吉田さんは、「株式会社でいうと、外部の人が、株式会社の社外取締役のように、マンションを構成する『機関』である理事会の理事となる。または、代表取締役のように、理事会の理事長、イコール管理者となって管理していくという方法です。掃除や修繕などの業務を管理業者に委託する『外部委託』とは違います」と解説した。
導入時は、弁護士やマンション管理士など、専門家が管理者となることが想定されていた。ただ、18年の国交省の調査では、区分所有者以外の第三者が管理者になっている管理組合は6・4%。6・0%は管理業者で、専門家は0・4%だった。
吉田さんは、特に専門家が管理者になる事例が広がらない背景を、「新しい仕組みができたことを知らない方も多いでしょう。あるいは、移行の手続きがわからない。候補者の探し方がわからない。こうした要素で、なかなか踏み出せないのが現状ではないでしょうか」と指摘した。
外部管理者方式では、管理組合と、外部の管理者との利害が対立する「利益相反」の懸念がつきまとう。管理者が、関連する会社に修繕工事や清掃などの管理の業務を相場よりも高い値段で発注するなどが代表的だ。
吉田さんは、そうしたことが起きないよう、マンションの管理規約で、取引の相手や内容、料金などを開示して総会で決議を得ることを条件とするなど、区分所有者側がすべきことを説明。「任せっきりではいけません。区分所有者が、外部の人を監視していく必要があります」と訴えた。

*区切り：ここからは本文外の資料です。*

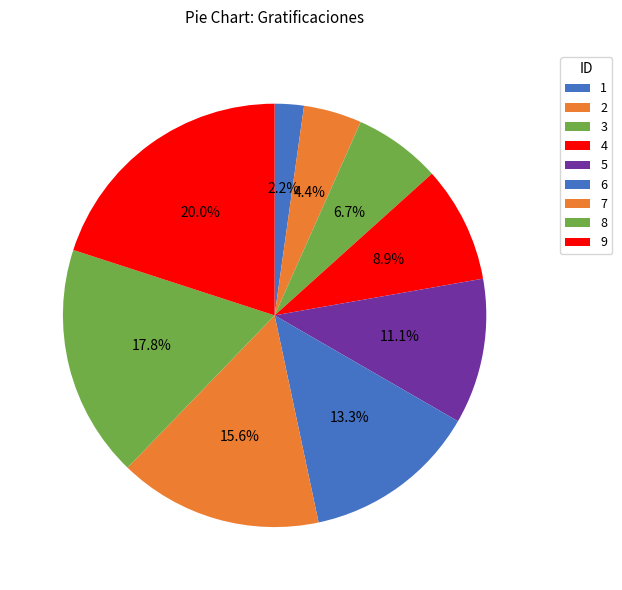

Rank the categories by value from highest to lowest.

9, 8, 7, 6, 5, 4, 3, 2, 1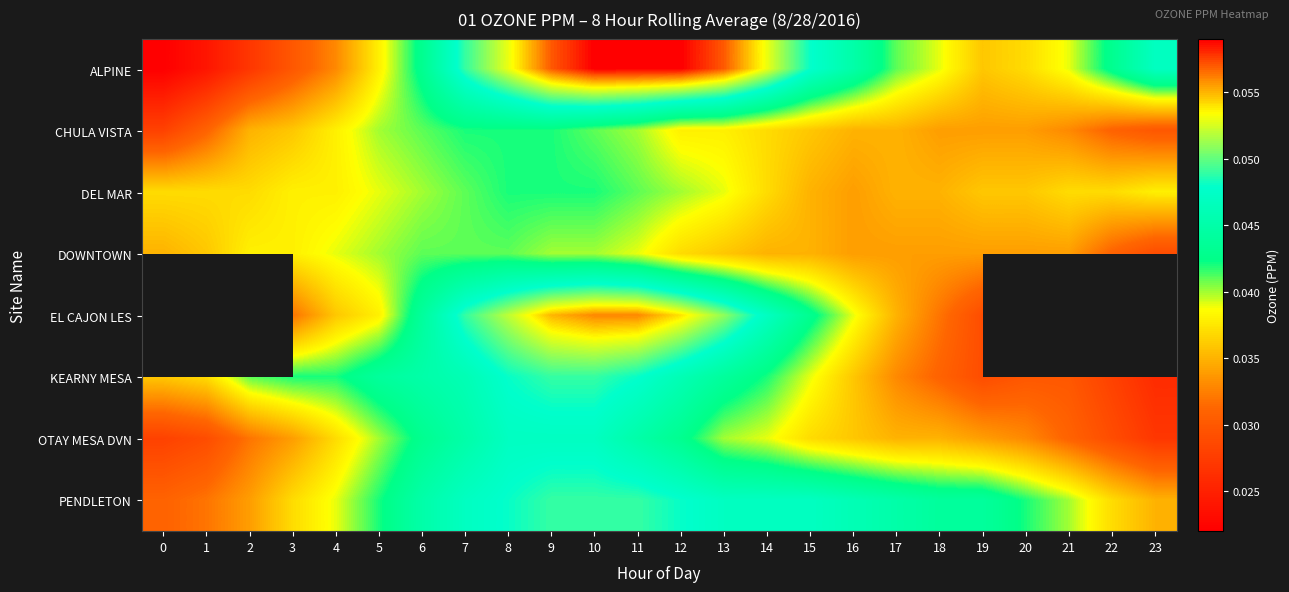

List the series in order of their peak value, lowest first.

DOWNTOWN, CHULA VISTA, DEL MAR, OTAY MESA DVN, KEARNY MESA, PENDLETON, EL CAJON LES, ALPINE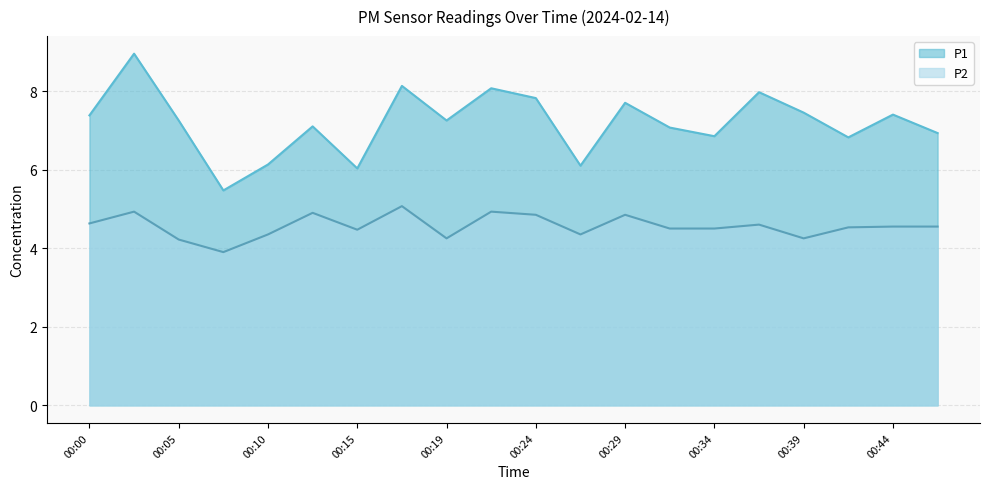

True or false: P2 and P1 cross at least once.

False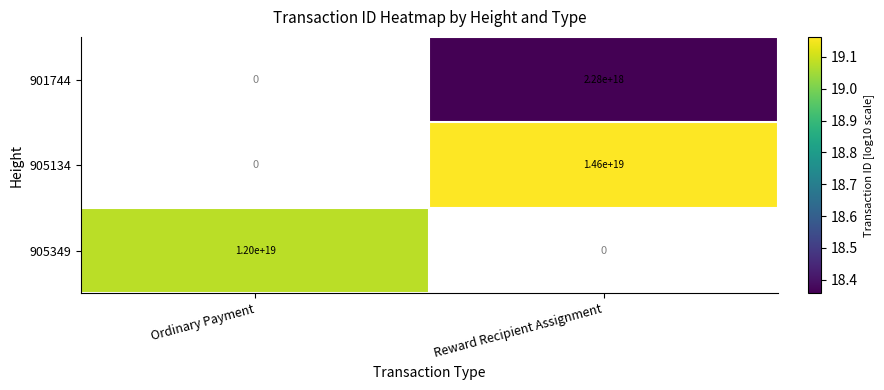

The value of 905349 at Ordinary Payment is 3752432783737529856. True or false?

False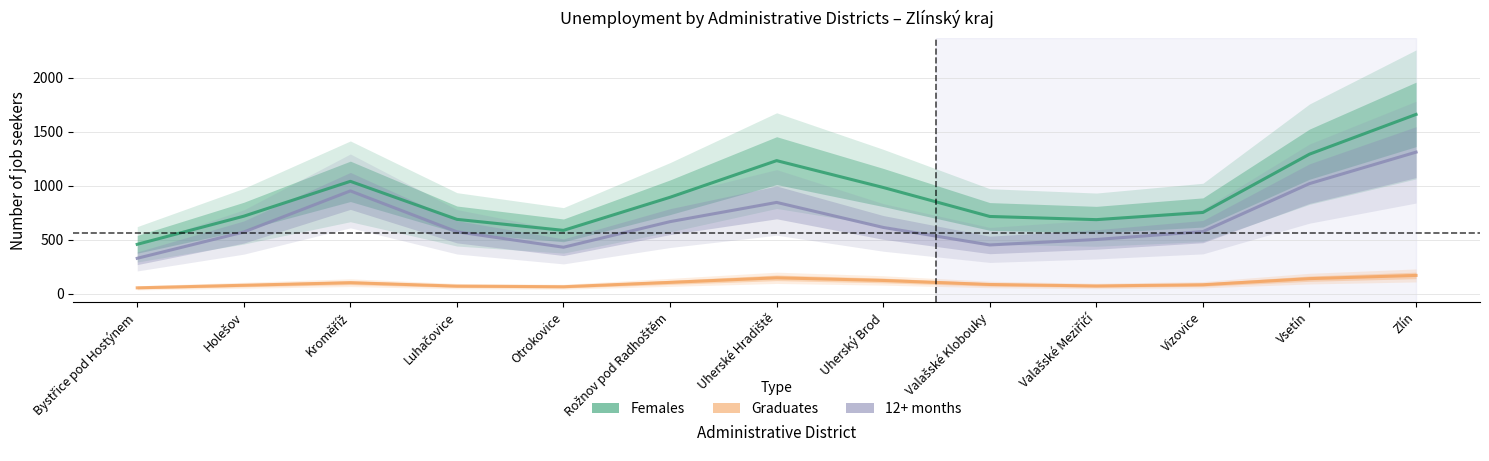

True or false: Females has more than 0 points higher than both neighbors.

True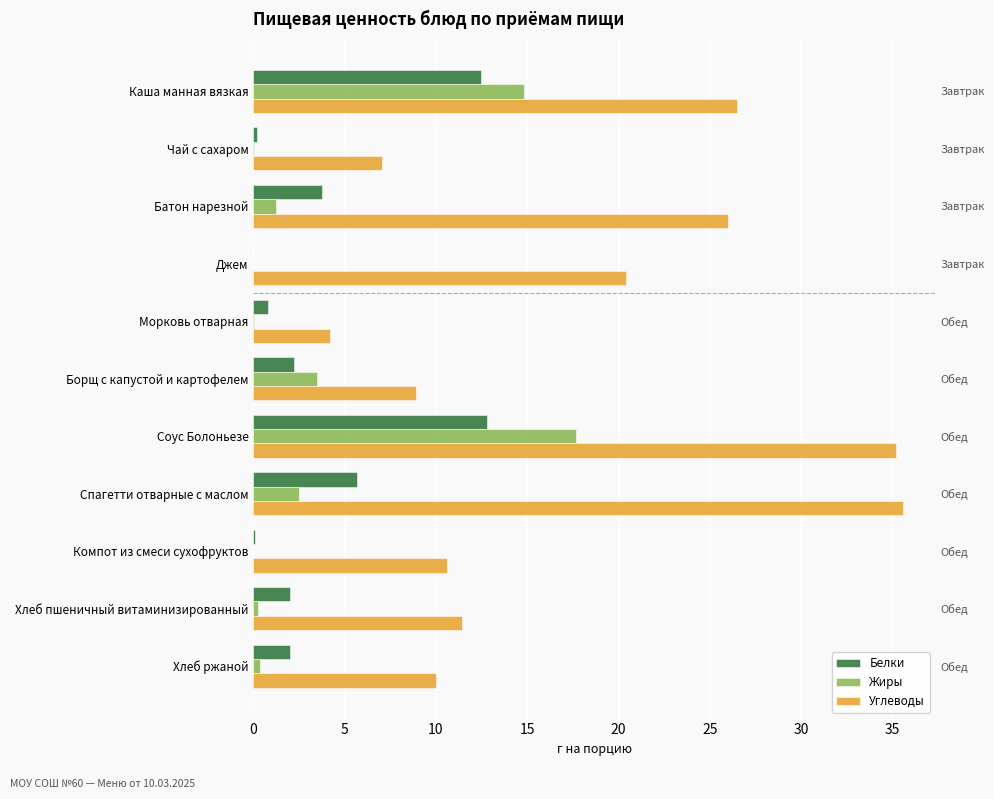

Between Каша манная вязкая and Чай с сахаром, which series saw the biggest shift?

Углеводы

外部管理者方式とする場合、専門家か管理業者か、どちらがいいのか。吉田さんは「一長一短ある」。一般的には、専門家は専門的な知識や高い知見があり、管理業者は掃除や修繕など実務の対応が慣れていてはやい一方で、利益相反の懸念もある、などと説明した。
「各マンションの特性にあわせて、候補者の方の人柄も見ながら、決めていくことになります」。誰に頼むのかについて、公益財団法人「マンション管理センター」など第三者的な団体に相談する、公募して面接した上で決めるなど、慎重な検討をすすめていた。
■組合口座の印鑑は別に・任期1年程度 国が指針改定
管理業者が管理者となる既存マンションや、管理業者が管理者となることを前提に分譲される新築マンションが出てきたことを受け、国土交通省は6月7日、外部管理者方式に関する新たなガイドラインを公表した。専門家を想定して策定されていたガイドライン(17年)を改定した。

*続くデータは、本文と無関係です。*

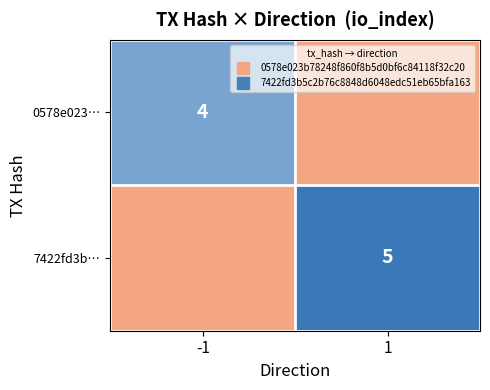

What is the total value across all series at -1?

4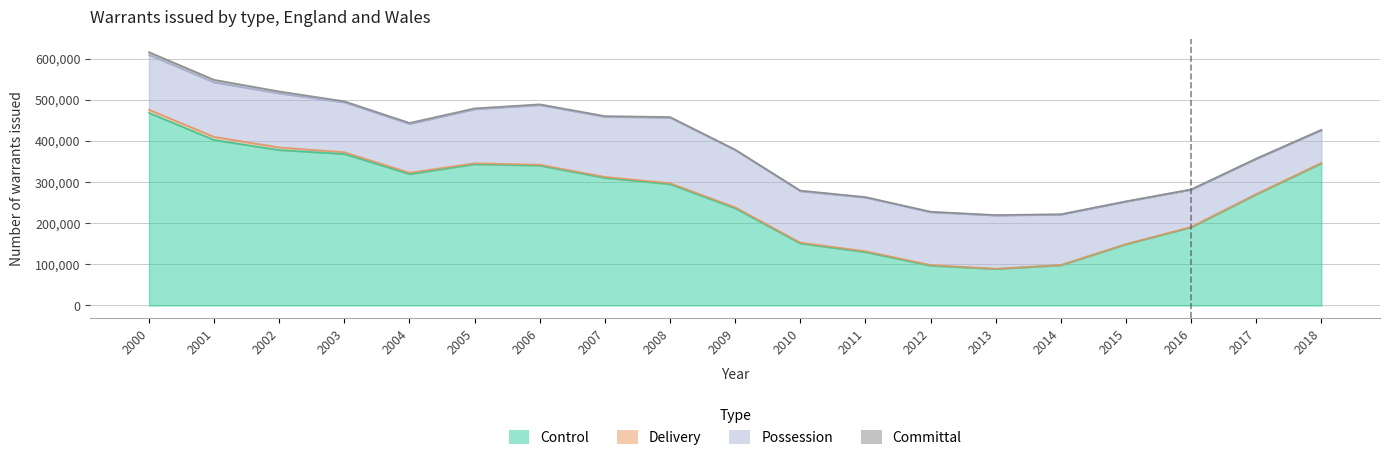

Reading right to left, list all the values displayed in this chart.

Control: 345471	270020	190028	148728	97986	88831	96935	129778	150828	236293	294832	310179	340078	343322	319338	368263	377729	402195	467986
Delivery: 998	735	870	539	370	432	1552	2145	2179	2307	2500	2359	2121	2382	3384	4224	6511	7667	7860
Possession: 80032	85844	90712	103338	122785	129711	128490	130691	124914	139131	159337	146120	144977	131503	118770	121332	131543	132702	133294
Committal: 378	420	510	591	694	833	966	933	1386	1103	1353	1647	1755	1844	2198	2431	4448	5916	6621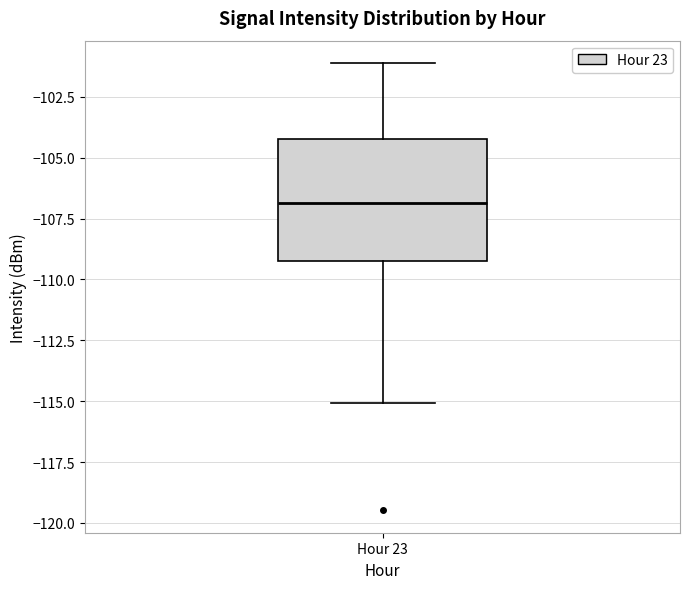

Where is the upper edge of the box for Hour 23 on the y-axis? The values are not printed on the chart, so give them approximately, as read against the axis.

-104.0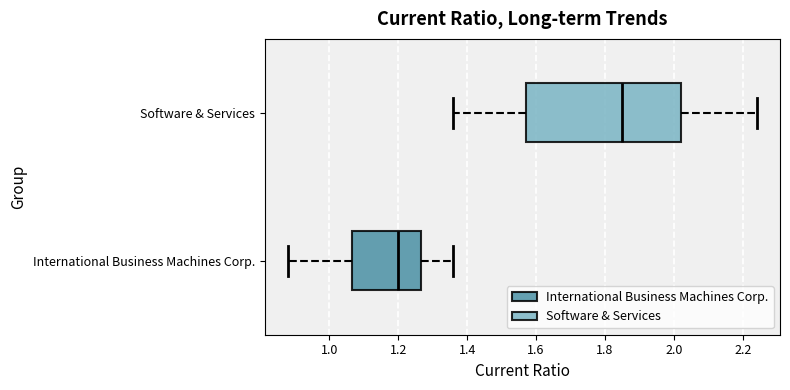

Reading bottom to top, read every box against the x-axis: the position of its median line, the range the box covers, and the ends of its whiskers. The values are not printed on the chart, so give them approximately, as read against the axis.

International Business Machines Corp.: median 1.20, box 1.06 to 1.26, whiskers 0.88 to 1.36
Software & Services: median 1.86, box 1.58 to 2.02, whiskers 1.36 to 2.24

ガイドラインでは、外部管理者方式でも、「管理の主体は区分所有者から構成される管理組合である」とし、外部管理者の業務執行に対して、区分所有者による「適切な監督」が必要だと強調している。
特に、管理業者が管理者となる場合、その業務を監査するため、「監事」は少なくとも1人は外部の専門家から、加えて区分所有者からも選任することが「望ましい」とした。
管理組合の財産と管理業者の財産は、分けて管理する必要がある。このため、管理組合の財産を管理する預金口座は、一見して管理組合の財産だと明らかな名義とすべきだと指摘。通帳と印鑑をともに管理業者が保管するのではなく、印鑑は監事が保管するように求めている。
大規模修繕は特に多額の費用がかかることから、工事の検討に管理者は関与せず、区分所有者や監事で構成する修繕委員会を設けて検討することを推奨している。
このほか、適性を定期的に審査する観点から管理者の任期は原則1年程度とすること、解任が困難になるのを防ぐために管理規約に管理者として固有名詞を記載しないことなども指摘している。」
管理会社によっても、外部管理者方式の採用に熱心な会社と、利益相反の関係から外部管理者方式は極力採用しない会社に分かれています。管理会社による外部管理者方式を採用するのであれば、公平な第三者としてマンション管理士を併せて顧問等に採用して欲しいと思います。